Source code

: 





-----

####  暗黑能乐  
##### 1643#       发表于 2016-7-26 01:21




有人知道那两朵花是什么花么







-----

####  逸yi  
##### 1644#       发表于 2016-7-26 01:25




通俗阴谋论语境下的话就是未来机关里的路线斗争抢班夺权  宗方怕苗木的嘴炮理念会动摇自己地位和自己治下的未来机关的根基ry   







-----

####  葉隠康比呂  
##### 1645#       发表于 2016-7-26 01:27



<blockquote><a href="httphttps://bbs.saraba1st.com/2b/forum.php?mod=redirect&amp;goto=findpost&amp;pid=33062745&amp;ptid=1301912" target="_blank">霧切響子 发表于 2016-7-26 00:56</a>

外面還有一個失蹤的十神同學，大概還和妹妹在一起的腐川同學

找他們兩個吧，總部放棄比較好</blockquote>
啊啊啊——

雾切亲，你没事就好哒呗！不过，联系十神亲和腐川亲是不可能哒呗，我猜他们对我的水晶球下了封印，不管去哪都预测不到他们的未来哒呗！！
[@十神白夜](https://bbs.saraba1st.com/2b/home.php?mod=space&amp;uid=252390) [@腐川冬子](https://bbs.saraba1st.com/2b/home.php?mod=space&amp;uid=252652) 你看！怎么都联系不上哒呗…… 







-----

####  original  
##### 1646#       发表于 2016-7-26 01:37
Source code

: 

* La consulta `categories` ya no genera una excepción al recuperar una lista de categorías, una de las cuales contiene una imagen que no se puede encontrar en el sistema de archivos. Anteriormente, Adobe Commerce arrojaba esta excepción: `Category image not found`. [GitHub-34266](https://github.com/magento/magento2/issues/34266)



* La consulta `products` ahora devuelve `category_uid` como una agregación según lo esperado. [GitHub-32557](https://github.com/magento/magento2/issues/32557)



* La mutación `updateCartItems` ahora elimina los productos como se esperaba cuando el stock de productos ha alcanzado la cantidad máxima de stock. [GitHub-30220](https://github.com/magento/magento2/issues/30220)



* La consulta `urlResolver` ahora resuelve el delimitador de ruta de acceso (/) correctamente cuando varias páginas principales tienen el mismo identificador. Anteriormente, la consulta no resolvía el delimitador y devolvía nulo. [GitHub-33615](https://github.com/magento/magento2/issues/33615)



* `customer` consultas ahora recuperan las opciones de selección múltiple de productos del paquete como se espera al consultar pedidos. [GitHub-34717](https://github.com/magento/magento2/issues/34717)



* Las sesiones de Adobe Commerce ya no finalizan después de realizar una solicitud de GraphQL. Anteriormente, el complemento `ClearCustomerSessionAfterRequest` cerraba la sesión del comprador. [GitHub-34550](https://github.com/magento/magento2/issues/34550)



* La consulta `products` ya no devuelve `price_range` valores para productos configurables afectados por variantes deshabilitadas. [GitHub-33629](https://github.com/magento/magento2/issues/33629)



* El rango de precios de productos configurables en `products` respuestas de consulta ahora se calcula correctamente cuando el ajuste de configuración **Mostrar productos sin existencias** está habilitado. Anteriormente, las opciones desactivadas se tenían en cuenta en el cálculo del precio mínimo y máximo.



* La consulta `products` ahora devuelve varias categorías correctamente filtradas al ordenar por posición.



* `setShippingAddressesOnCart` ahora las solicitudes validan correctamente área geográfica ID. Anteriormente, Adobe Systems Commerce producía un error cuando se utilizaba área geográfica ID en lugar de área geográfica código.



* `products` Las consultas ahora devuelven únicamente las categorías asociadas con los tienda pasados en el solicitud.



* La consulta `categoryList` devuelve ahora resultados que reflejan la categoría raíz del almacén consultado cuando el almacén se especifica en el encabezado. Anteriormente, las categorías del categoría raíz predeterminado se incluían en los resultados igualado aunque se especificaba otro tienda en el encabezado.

· · · ·

**Brief:** The answer should reproduce all of the data without any alteration.

**Exercise answer:**
Source code

: 





-----

####  暗黑能乐  
##### 1643#       发表于 2016-7-26 01:21




有人知道那两朵花是什么花么







-----

####  逸yi  
##### 1644#       发表于 2016-7-26 01:25




通俗阴谋论语境下的话就是未来机关里的路线斗争抢班夺权  宗方怕苗木的嘴炮理念会动摇自己地位和自己治下的未来机关的根基ry   







-----

####  葉隠康比呂  
##### 1645#       发表于 2016-7-26 01:27



<blockquote><a href="httphttps://bbs.saraba1st.com/2b/forum.php?mod=redirect&amp;goto=findpost&amp;pid=33062745&amp;ptid=1301912" target="_blank">霧切響子 发表于 2016-7-26 00:56</a>

外面還有一個失蹤的十神同學，大概還和妹妹在一起的腐川同學

找他們兩個吧，總部放棄比較好</blockquote>
啊啊啊——

雾切亲，你没事就好哒呗！不过，联系十神亲和腐川亲是不可能哒呗，我猜他们对我的水晶球下了封印，不管去哪都预测不到他们的未来哒呗！！
[@十神白夜](https://bbs.saraba1st.com/2b/home.php?mod=space&amp;uid=252390) [@腐川冬子](https://bbs.saraba1st.com/2b/home.php?mod=space&amp;uid=252652) 你看！怎么都联系不上哒呗…… 







-----

####  original  
##### 1646#       发表于 2016-7-26 01:37
Source code

: 

* La consulta `categories` ya no genera una excepción al recuperar una lista de categorías, una de las cuales contiene una imagen que no se puede encontrar en el sistema de archivos. Anteriormente, Adobe Commerce arrojaba esta excepción: `Category image not found`. [GitHub-34266](https://github.com/magento/magento2/issues/34266)



* La consulta `products` ahora devuelve `category_uid` como una agregación según lo esperado. [GitHub-32557](https://github.com/magento/magento2/issues/32557)



* La mutación `updateCartItems` ahora elimina los productos como se esperaba cuando el stock de productos ha alcanzado la cantidad máxima de stock. [GitHub-30220](https://github.com/magento/magento2/issues/30220)



* La consulta `urlResolver` ahora resuelve el delimitador de ruta de acceso (/) correctamente cuando varias páginas principales tienen el mismo identificador. Anteriormente, la consulta no resolvía el delimitador y devolvía nulo. [GitHub-33615](https://github.com/magento/magento2/issues/33615)



* `customer` consultas ahora recuperan las opciones de selección múltiple de productos del paquete como se espera al consultar pedidos. [GitHub-34717](https://github.com/magento/magento2/issues/34717)



* Las sesiones de Adobe Commerce ya no finalizan después de realizar una solicitud de GraphQL. Anteriormente, el complemento `ClearCustomerSessionAfterRequest` cerraba la sesión del comprador. [GitHub-34550](https://github.com/magento/magento2/issues/34550)



* La consulta `products` ya no devuelve `price_range` valores para productos configurables afectados por variantes deshabilitadas. [GitHub-33629](https://github.com/magento/magento2/issues/33629)



* El rango de precios de productos configurables en `products` respuestas de consulta ahora se calcula correctamente cuando el ajuste de configuración **Mostrar productos sin existencias** está habilitado. Anteriormente, las opciones desactivadas se tenían en cuenta en el cálculo del precio mínimo y máximo.



* La consulta `products` ahora devuelve varias categorías correctamente filtradas al ordenar por posición.



* `setShippingAddressesOnCart` ahora las solicitudes validan correctamente área geográfica ID. Anteriormente, Adobe Systems Commerce producía un error cuando se utilizaba área geográfica ID en lugar de área geográfica código.



* `products` Las consultas ahora devuelven únicamente las categorías asociadas con los tienda pasados en el solicitud.



* La consulta `categoryList` devuelve ahora resultados que reflejan la categoría raíz del almacén consultado cuando el almacén se especifica en el encabezado. Anteriormente, las categorías del categoría raíz predeterminado se incluían en los resultados igualado aunque se especificaba otro tienda en el encabezado.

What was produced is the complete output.